Object correspondence data:
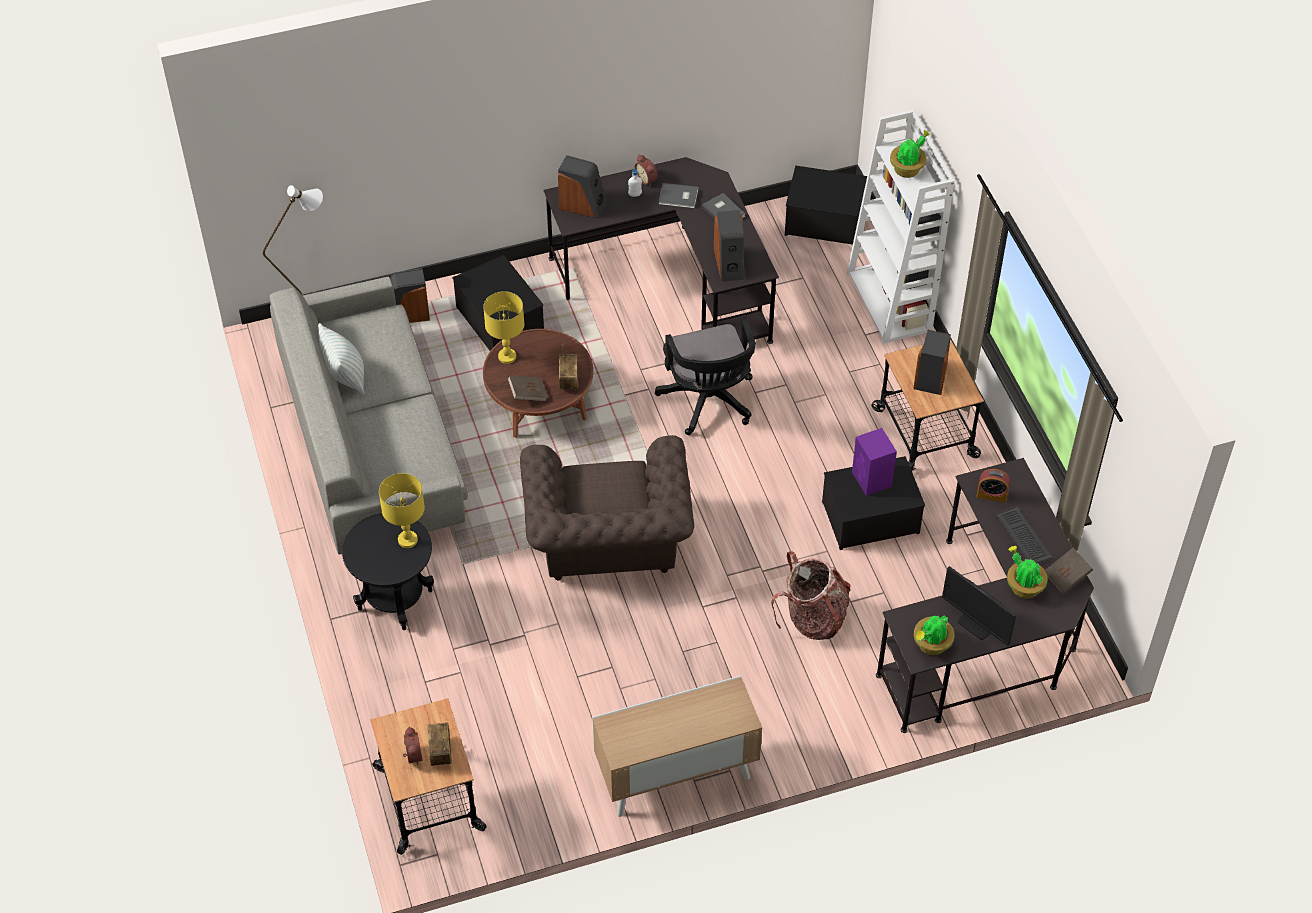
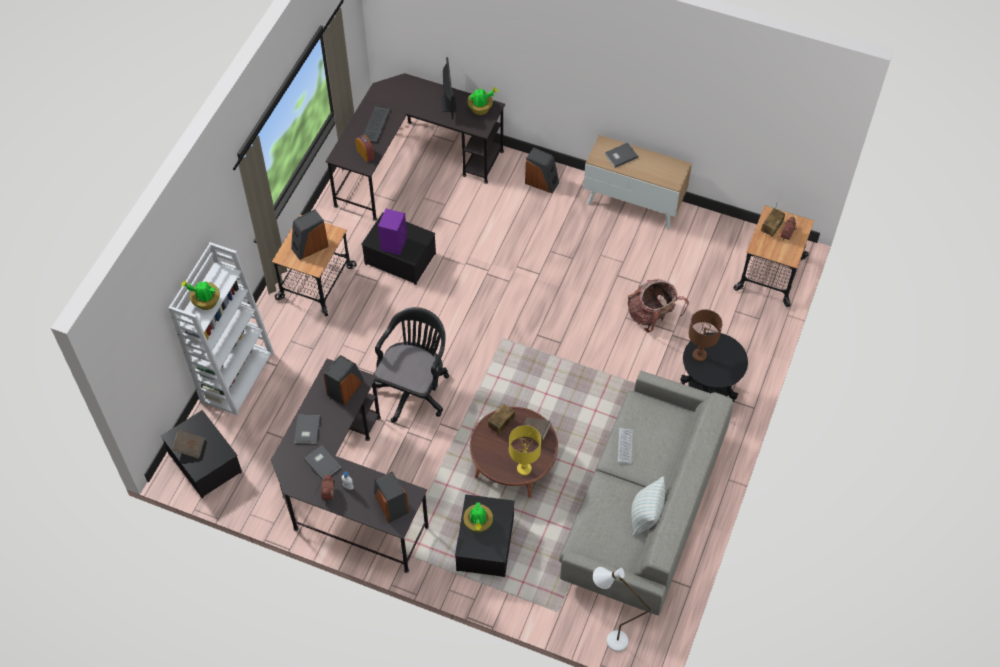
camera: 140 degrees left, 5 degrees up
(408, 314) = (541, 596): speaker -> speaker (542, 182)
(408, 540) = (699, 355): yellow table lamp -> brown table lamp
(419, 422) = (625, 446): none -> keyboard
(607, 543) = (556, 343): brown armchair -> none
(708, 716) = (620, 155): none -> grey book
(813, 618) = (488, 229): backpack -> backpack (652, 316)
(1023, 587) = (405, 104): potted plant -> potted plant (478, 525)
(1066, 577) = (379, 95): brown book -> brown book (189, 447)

**WHAT IS BEING ASKED**: Although the records contain pictures, print only the rest, exactly as written.

**ANSWER TO THE PROBLEM**:
camera: 140 degrees left, 5 degrees up
(408, 314) = (541, 596): speaker -> speaker (542, 182)
(408, 540) = (699, 355): yellow table lamp -> brown table lamp
(419, 422) = (625, 446): none -> keyboard
(607, 543) = (556, 343): brown armchair -> none
(708, 716) = (620, 155): none -> grey book
(813, 618) = (488, 229): backpack -> backpack (652, 316)
(1023, 587) = (405, 104): potted plant -> potted plant (478, 525)
(1066, 577) = (379, 95): brown book -> brown book (189, 447)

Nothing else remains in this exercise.